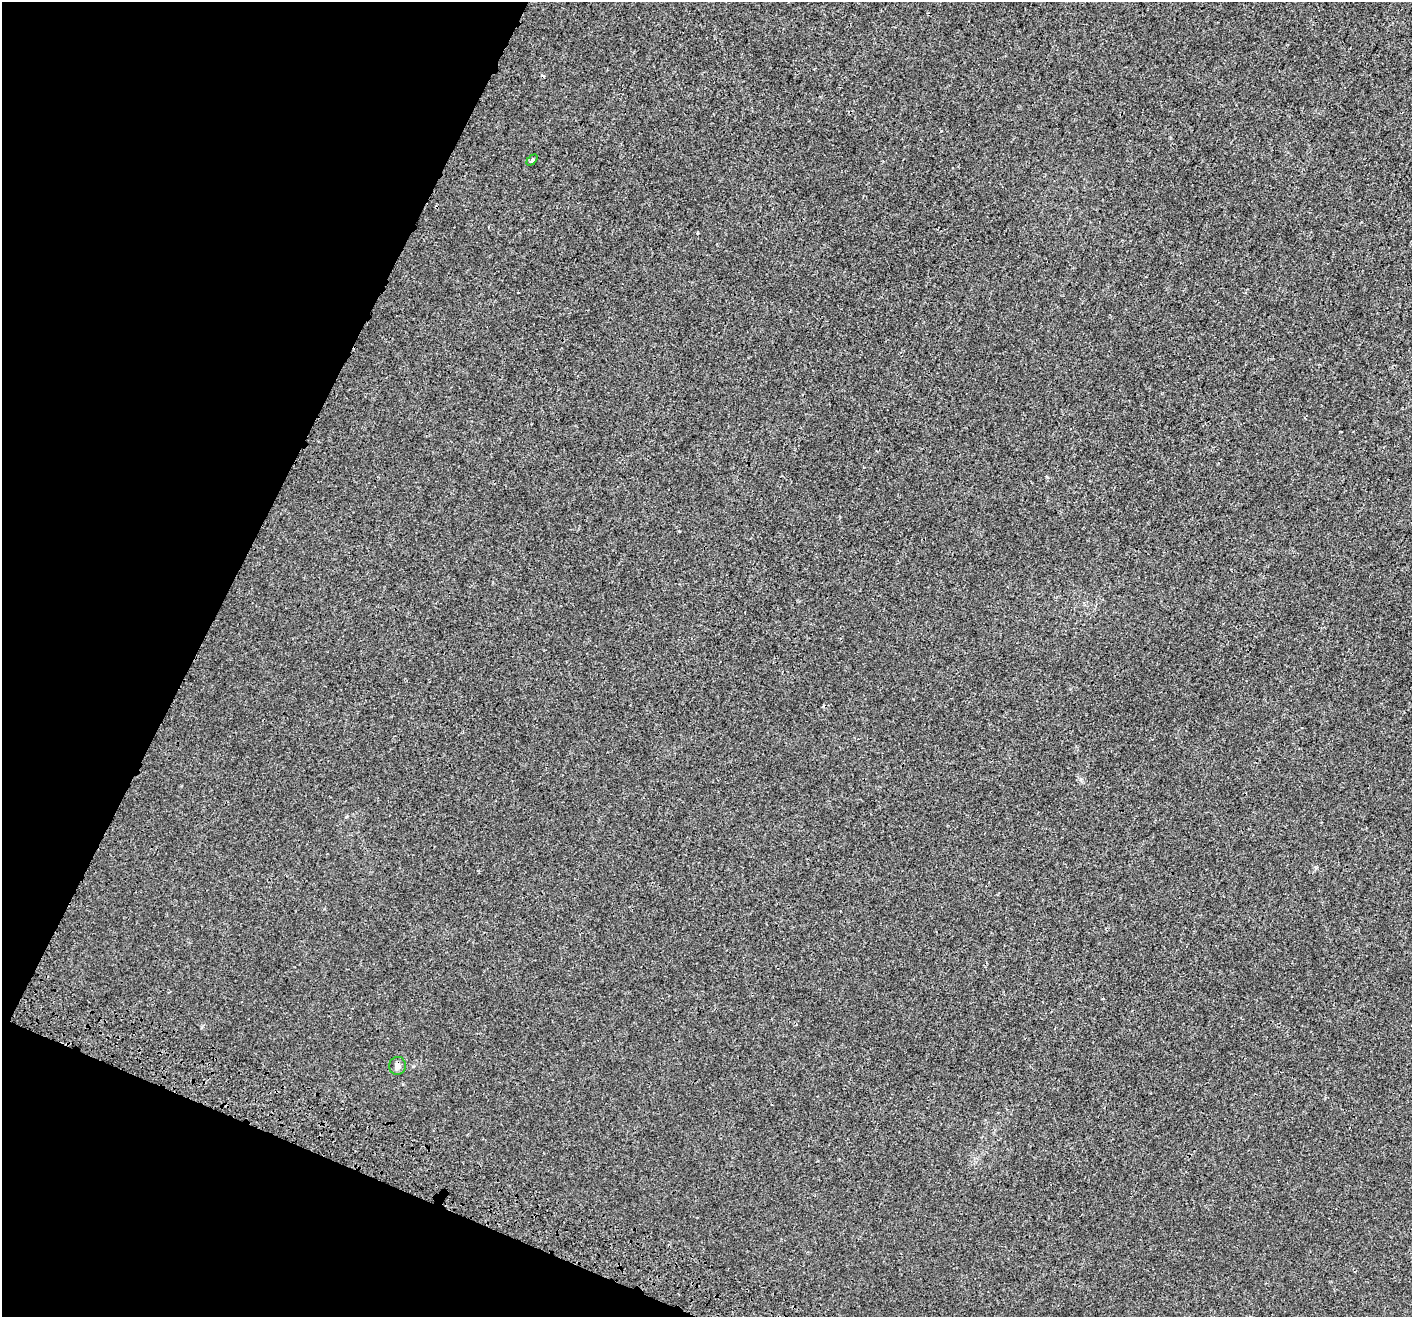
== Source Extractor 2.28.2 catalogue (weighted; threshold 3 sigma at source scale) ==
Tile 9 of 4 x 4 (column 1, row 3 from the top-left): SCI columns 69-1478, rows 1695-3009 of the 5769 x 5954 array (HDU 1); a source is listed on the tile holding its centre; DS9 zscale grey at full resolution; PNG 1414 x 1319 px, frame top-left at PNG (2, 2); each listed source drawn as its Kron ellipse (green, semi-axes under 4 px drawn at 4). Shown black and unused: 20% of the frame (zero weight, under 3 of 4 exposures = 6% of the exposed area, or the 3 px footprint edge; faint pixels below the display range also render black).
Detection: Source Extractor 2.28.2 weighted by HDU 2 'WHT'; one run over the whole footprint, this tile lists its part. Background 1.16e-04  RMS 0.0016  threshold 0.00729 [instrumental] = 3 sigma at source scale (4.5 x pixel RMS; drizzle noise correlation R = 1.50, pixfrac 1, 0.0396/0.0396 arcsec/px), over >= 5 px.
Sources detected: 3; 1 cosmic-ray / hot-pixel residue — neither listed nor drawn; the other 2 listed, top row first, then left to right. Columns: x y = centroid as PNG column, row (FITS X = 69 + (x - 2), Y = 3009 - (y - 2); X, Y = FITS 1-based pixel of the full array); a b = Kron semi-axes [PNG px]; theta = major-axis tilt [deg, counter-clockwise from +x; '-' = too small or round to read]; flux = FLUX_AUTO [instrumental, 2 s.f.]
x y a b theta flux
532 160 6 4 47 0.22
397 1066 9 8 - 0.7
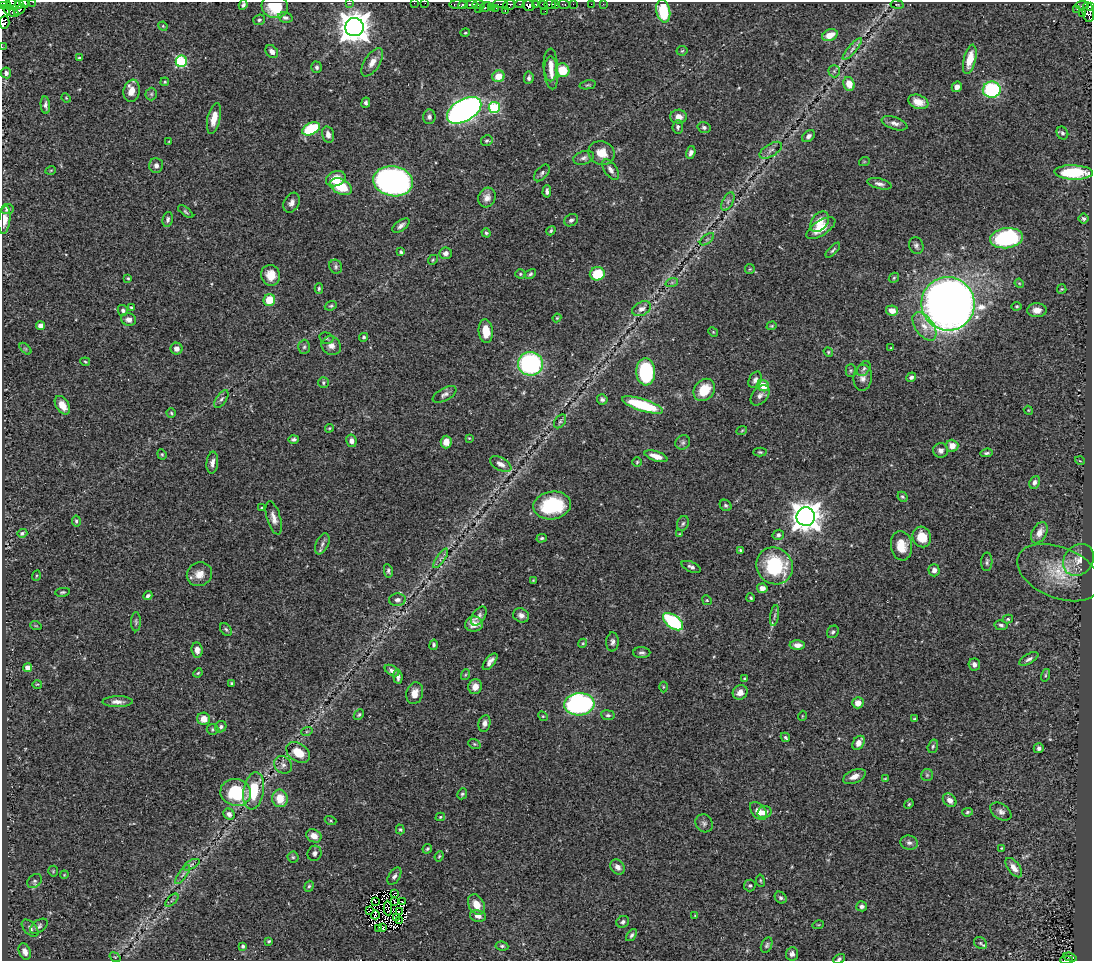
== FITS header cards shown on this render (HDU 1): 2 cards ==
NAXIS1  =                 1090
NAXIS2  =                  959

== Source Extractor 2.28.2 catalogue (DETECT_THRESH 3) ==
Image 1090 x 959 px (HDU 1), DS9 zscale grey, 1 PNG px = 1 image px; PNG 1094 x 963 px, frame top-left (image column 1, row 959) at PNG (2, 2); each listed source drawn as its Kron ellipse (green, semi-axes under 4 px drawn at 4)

◆ ◆ ◆

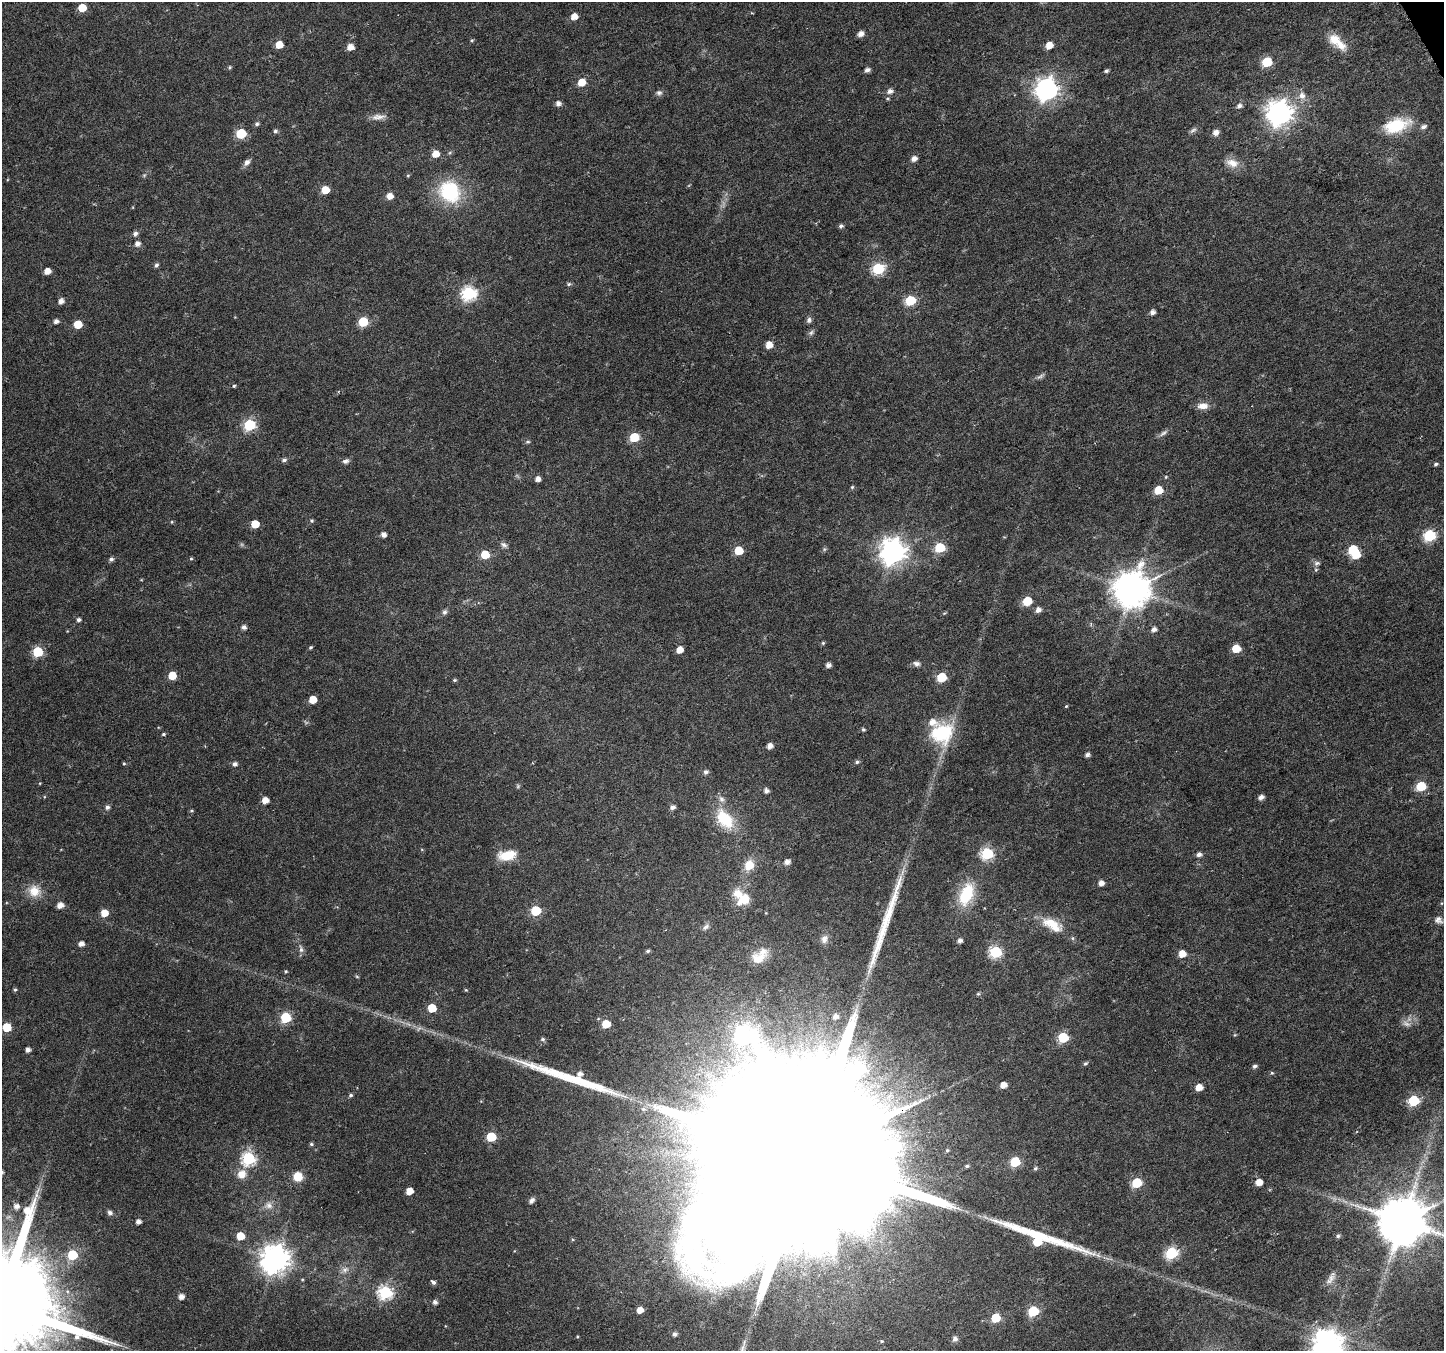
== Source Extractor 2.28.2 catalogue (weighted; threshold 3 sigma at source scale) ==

◆ ◆ ◆

• [WHAT IS REQUIRED]:
Please write out the lines of the data starting at the line that contains "2.28.2 catalogue (DETECT_THRESH" and ending at the line that contains "Image 1090 x", both included, reproducing them character for character.

• [CORRECT RESULT]:
== Source Extractor 2.28.2 catalogue (DETECT_THRESH 3) ==
Image 1090 x 959 px (HDU 1), DS9 zscale grey, 1 PNG px = 1 image px; PNG 1094 x 963 px, frame top-left (image column 1, row 959) at PNG (2, 2); each listed source drawn as its Kron ellipse (green, semi-axes under 4 px drawn at 4)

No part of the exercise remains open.